Supplied passage:

★ ★ ★ ★ ★ ★ ★

The outstanding mystery of this biography remains that extraordinary love that Chatwin could inspire in people, met even fleetingly, despite his obvious faults. Clearly this includes Shakespeare himself. Chatwin had the power to transform other people's lives. Unfortunately, like the royal touch, it does not work second hand and those who declare it seem less the repositories of a secret wisdom than simply beguiled.

Magical touch plays a recurring role in Voyages and Visions in the context of pilgrimage and saintly relics, and it is typical of the themes of belief, experience and knowledge that are raised between its covers. This series of essays seeks to trace a cultural history of travel writing from the 16th century up to the present and casts its net very wide indeed. We have South America, Italy, the Orient, Mexico, the Himalayas and interstellar space, room enough one might have thought for a single work. Yet rather than narrow it down, the editors, Jaś Elsner and Joan-Pau Rubiés, immediately launch into a somewhat self-indulgently wordy introduction that ranges in time from the Ancients to the PoMo present.

A discussion of Richard Burton's alternately technologico-imperialistic-Romantic gaze while looking at the hajar-al-aswad in Mecca is taken as central to the charting of the self-definitional stance of the modern (western) world. Burton was incapable of simply yielding himself up to the pilgrim's spiritual fulfilment, yet, despite his belief in progress, anticipated the sense of disappointment and futility that is inherent in modern travel writing. These become key terms as the editors trace travel as pilgrimage through classical and Christian sacred geographies, supplemented by travel as quest and crusade in the Middle Ages and finally as ethnography in the modern period. But quest and pilgrimage as Romantic vision and educational travel live on today and cross-cut the individual contributions. A brief summary will show something of the the scope of the compilation.

★ ★ ★ ★ ★ ★ ★

Task inputs:
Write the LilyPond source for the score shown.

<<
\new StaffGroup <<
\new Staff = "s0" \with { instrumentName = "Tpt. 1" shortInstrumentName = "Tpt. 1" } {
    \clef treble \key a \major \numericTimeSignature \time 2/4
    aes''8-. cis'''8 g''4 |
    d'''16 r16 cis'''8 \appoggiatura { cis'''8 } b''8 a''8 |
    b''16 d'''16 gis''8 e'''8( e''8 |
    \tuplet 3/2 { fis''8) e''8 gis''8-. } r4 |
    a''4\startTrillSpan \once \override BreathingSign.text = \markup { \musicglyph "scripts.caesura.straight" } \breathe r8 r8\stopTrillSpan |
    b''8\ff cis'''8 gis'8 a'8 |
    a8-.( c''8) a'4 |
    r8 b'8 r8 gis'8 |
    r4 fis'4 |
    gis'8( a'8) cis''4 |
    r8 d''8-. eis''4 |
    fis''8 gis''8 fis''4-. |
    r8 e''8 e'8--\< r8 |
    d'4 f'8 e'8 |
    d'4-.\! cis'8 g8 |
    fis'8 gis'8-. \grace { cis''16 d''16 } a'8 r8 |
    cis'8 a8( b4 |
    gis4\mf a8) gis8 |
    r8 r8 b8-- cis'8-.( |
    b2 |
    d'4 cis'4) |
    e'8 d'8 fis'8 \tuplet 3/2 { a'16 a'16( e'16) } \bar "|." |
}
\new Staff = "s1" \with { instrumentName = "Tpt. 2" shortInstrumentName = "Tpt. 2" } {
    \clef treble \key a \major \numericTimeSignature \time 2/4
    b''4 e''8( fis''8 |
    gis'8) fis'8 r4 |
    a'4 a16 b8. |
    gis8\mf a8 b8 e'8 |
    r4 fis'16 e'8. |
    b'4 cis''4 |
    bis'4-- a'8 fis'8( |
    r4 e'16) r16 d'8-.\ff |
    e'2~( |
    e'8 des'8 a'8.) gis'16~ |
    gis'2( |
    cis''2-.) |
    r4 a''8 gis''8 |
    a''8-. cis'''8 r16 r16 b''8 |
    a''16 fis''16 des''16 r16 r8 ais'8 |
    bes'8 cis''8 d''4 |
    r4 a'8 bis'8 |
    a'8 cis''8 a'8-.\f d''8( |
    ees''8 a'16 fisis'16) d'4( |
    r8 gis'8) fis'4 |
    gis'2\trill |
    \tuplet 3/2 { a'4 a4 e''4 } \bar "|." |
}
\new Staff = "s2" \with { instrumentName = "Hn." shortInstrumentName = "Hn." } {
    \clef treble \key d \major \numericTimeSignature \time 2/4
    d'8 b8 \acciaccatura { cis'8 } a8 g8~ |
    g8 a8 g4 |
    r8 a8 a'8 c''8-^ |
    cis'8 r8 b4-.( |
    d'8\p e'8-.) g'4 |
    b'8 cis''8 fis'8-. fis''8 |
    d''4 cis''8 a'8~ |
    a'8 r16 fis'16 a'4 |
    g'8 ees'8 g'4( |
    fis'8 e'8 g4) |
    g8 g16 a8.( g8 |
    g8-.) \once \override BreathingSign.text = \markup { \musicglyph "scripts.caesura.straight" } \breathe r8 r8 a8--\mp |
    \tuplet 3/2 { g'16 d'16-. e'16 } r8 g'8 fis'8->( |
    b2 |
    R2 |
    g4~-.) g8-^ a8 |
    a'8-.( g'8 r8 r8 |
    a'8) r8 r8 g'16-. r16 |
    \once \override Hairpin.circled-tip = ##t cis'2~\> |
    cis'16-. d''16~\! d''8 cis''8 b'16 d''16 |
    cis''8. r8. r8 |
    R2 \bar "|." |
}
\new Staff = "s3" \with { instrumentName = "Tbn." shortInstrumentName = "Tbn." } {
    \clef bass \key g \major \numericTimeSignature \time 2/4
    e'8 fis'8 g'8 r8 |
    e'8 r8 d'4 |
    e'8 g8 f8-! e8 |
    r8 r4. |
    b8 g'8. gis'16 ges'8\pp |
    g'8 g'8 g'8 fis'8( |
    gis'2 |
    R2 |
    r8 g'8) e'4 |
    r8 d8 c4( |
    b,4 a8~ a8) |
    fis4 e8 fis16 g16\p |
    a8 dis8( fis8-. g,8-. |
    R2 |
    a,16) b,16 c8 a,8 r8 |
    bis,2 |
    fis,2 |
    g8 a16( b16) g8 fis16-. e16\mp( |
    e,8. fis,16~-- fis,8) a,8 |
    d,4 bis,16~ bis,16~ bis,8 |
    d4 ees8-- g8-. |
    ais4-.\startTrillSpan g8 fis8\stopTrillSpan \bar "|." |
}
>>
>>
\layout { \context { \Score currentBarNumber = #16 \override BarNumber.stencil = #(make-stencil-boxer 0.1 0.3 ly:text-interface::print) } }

★ ★ ★ ★ ★ ★ ★

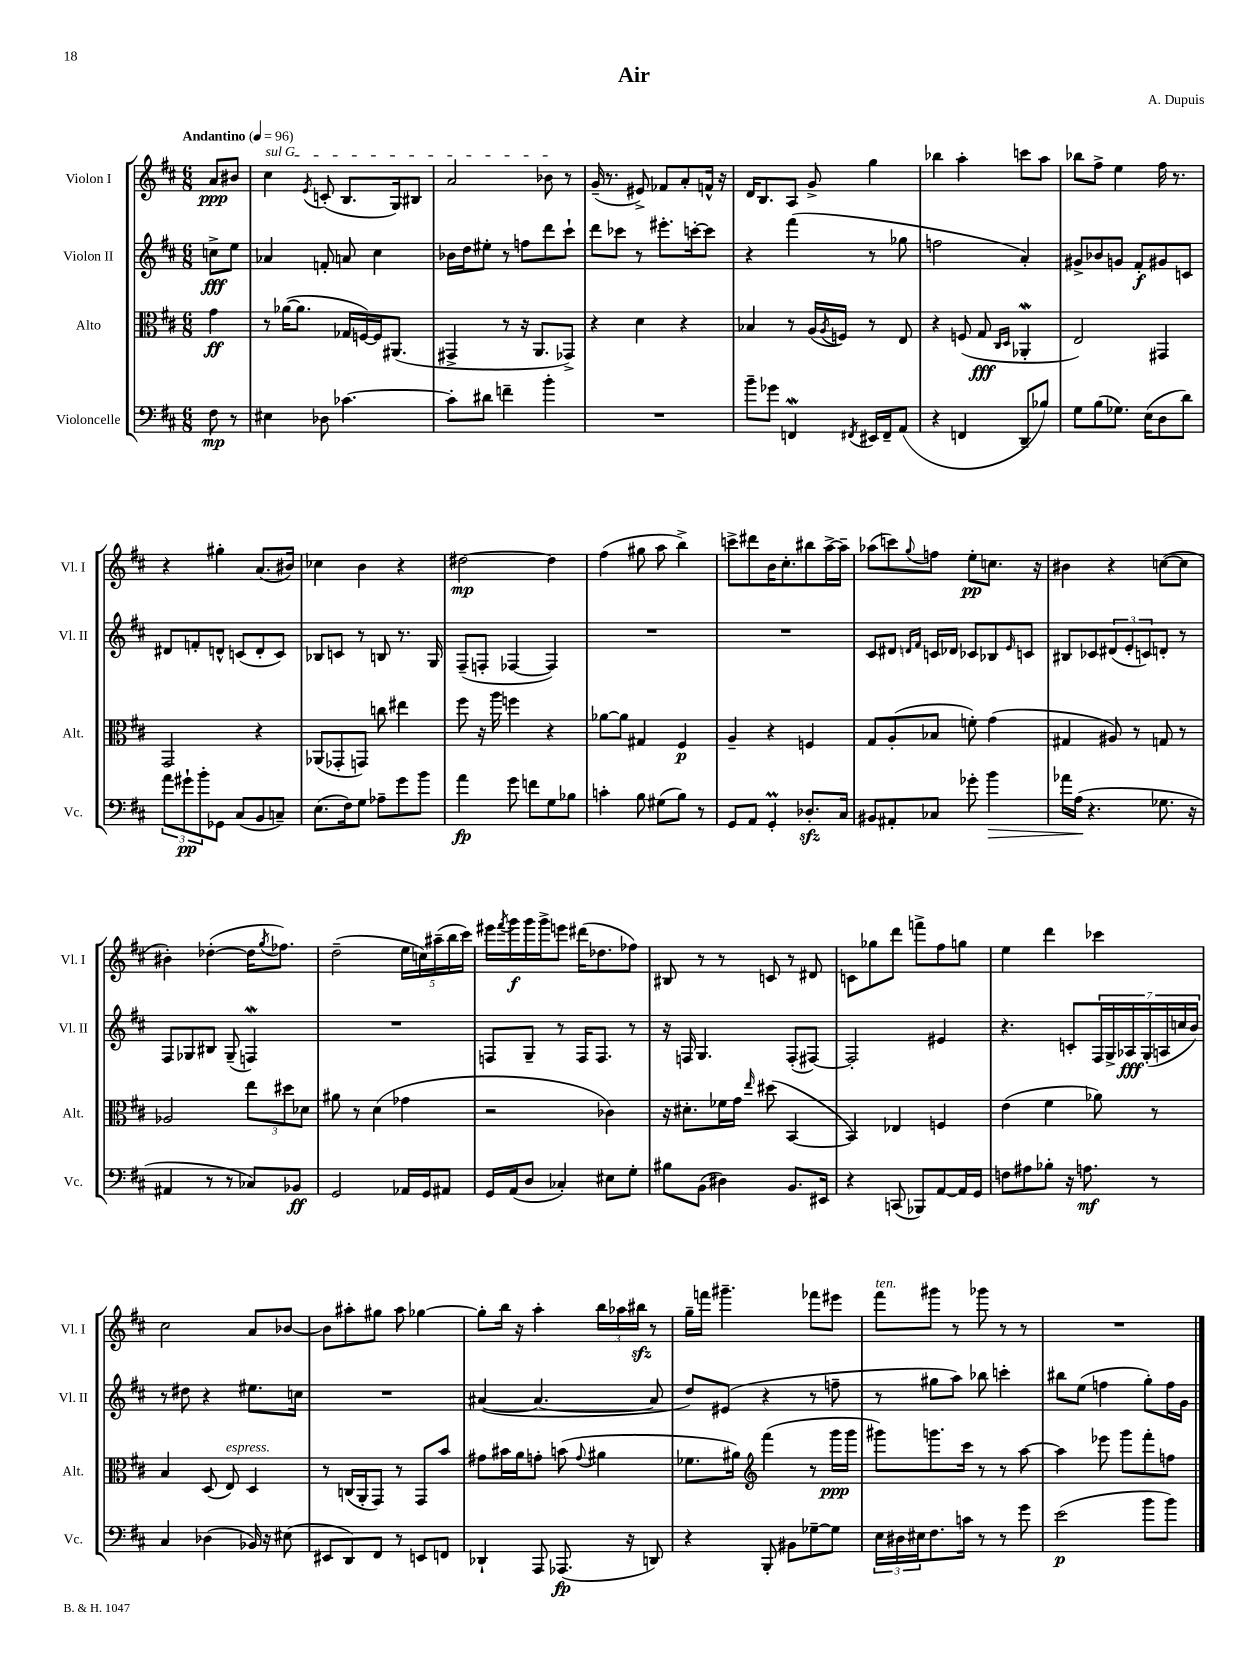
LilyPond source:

★ ★ ★ ★ ★ ★ ★

Complete the following:
[1] Return the review's wording from "The outstanding mystery" to "than simply beguiled.".
[2] In the records, change "treble" to "alto" in the lines from the line with "Write the LilyPond" to the line with "b''16 d'''16 gis''8 e'''8( e''8 |", leaving everything else unchanged. Give only those lines.

Responses to the exercise:
[1]
The outstanding mystery of this biography remains that extraordinary love that Chatwin could inspire in people, met even fleetingly, despite his obvious faults. Clearly this includes Shakespeare himself. Chatwin had the power to transform other people's lives. Unfortunately, like the royal touch, it does not work second hand and those who declare it seem less the repositories of a secret wisdom than simply beguiled.

[2]
Write the LilyPond source for the score shown.

<<
\new StaffGroup <<
\new Staff = "s0" \with { instrumentName = "Tpt. 1" shortInstrumentName = "Tpt. 1" } {
    \clef alto \key a \major \numericTimeSignature \time 2/4
    aes''8-. cis'''8 g''4 |
    d'''16 r16 cis'''8 \appoggiatura { cis'''8 } b''8 a''8 |
    b''16 d'''16 gis''8 e'''8( e''8 |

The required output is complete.